Une histoire d’amour avortée et un portrait de femme, où sa liberté relative sera balayée par la mort de son compagnon. Le film de Sebastián Lelio se révèle par une sobriété et une pudeur parfaites, sa caméra se concentrant sur notre héroïne, son visage fermé mais volontaire, ses déambulations et ses fuites au monde qui l’entoure. Marina devra subir la vindicte de la famille et de la société dans son ensemble et luttera en retenue pour faire valoir son droit à l’existence.
Une femme fantastique aura permis à l’actrice transgenre Daniela Vega, chanteuse lyrique et engagée, de passer de consultante pour le scénario à celui de premier rôle.
Un beau film pour un renouveau du cinéma chilien où la liberté d’expression est désormais possible et permet aux auteurs, comme Pablo Larrain (El club et producteur du film), de dresser le portrait d’un pays en mutation, révélant le chemin qu’il reste à parcourir, dans le rapport à l’autre et à la différence. -On peut évidemment faire le lien avec le reste du monde-...

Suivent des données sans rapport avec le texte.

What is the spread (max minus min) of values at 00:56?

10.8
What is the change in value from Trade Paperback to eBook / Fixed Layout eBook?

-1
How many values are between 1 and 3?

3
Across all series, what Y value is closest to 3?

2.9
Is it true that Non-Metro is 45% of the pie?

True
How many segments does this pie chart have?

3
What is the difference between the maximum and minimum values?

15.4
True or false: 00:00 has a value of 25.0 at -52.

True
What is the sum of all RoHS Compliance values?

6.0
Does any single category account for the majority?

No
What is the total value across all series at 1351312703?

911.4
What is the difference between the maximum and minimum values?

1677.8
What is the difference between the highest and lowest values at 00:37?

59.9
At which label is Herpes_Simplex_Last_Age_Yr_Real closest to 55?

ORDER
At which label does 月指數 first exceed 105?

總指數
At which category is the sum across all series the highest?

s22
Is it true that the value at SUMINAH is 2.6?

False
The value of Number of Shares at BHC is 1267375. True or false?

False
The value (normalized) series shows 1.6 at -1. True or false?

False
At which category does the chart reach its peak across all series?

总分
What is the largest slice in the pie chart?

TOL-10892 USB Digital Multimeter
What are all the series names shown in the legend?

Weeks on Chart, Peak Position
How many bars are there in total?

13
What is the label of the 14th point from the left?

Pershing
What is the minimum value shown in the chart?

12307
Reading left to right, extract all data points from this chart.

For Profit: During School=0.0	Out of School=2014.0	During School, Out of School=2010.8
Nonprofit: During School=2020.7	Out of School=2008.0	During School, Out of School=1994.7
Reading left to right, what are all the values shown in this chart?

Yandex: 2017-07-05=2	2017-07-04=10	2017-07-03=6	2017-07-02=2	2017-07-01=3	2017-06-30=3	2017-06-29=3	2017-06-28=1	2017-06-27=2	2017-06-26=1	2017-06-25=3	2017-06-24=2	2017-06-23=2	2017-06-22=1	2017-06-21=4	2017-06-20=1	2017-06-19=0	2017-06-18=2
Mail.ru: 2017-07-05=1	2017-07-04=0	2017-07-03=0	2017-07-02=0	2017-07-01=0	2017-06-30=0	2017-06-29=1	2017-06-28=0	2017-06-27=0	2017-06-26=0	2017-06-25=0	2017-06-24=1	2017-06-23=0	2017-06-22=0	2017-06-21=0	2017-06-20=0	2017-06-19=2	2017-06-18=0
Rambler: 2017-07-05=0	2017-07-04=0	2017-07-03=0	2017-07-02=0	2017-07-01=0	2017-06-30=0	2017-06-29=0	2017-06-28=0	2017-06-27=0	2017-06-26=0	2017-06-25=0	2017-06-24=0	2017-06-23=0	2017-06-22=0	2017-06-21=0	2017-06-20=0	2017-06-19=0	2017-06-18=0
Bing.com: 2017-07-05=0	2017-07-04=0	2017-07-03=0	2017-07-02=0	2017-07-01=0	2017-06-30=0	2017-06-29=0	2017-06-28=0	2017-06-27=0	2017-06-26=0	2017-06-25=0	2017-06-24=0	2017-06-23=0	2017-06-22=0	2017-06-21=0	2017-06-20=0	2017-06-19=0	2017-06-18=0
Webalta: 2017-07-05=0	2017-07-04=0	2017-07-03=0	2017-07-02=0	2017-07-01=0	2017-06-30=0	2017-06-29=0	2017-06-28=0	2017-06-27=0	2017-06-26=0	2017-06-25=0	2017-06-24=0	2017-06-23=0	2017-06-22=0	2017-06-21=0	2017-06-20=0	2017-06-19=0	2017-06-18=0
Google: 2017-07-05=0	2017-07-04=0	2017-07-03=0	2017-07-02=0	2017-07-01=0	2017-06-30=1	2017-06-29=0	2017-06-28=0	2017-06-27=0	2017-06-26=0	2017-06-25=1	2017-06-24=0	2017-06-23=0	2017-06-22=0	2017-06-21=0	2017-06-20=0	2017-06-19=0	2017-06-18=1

Le calme et le stoïcisme de Marina, au caractère peut-être trop passif, viendra se heurter aux constantes humiliations. Tout au long de la narration c’est le combat contre la violence bien souvent verbale qui motivera la lutte et ne fera qu’asseoir la volonté.
Médecins suspicieux, phrases assassines du commissaire en charge de l’enquête, ou sournoises de l’ex-épouse, condescendance du frère et haine du fils, ne voyant en Marina qu’une chose indéfinissable qui ne peut prétendre à la douleur, ni même au deuil.
Un contemplatif exacerbé, pour un rapport au corps mais peu d'effet ni d'esthétisme particulier, pourtant comme tout chilien qui se respecte, on peut y piocher quelques fulgurances de surréalisme avec ces visions oniriques qui viennent ponctuer le cheminement de Marina à se relever de la perte. Quelques plans hors du temps poétiques, un envol, une lutte contre le vent dans la rue, mais aussi le chant, pour des intermèdes salvateurs à la reconstruction de Marina, qui rappelleront la mise en scène de Pédro Almodovar et son goût pour l’art, les couleurs contrastées, et ses personnages en lutte contre l’adversité, particulièrement combatifs.
Mais le cinéaste manquera parfois de souffle, quelques longueurs et sentiment de redondance nuisent au rythme, peu de rebondissement, et un retournement peu significatif sur le final, des personnages secondaires peu complexes, desservent l’ensemble.
Malgré ces quelques défauts, Sebastián Lelio choisit le portrait humaniste et sensible d’une femme légitime, élégamment servi par la musique de Matthew Herbert, et révèle une belle performance d’actrice.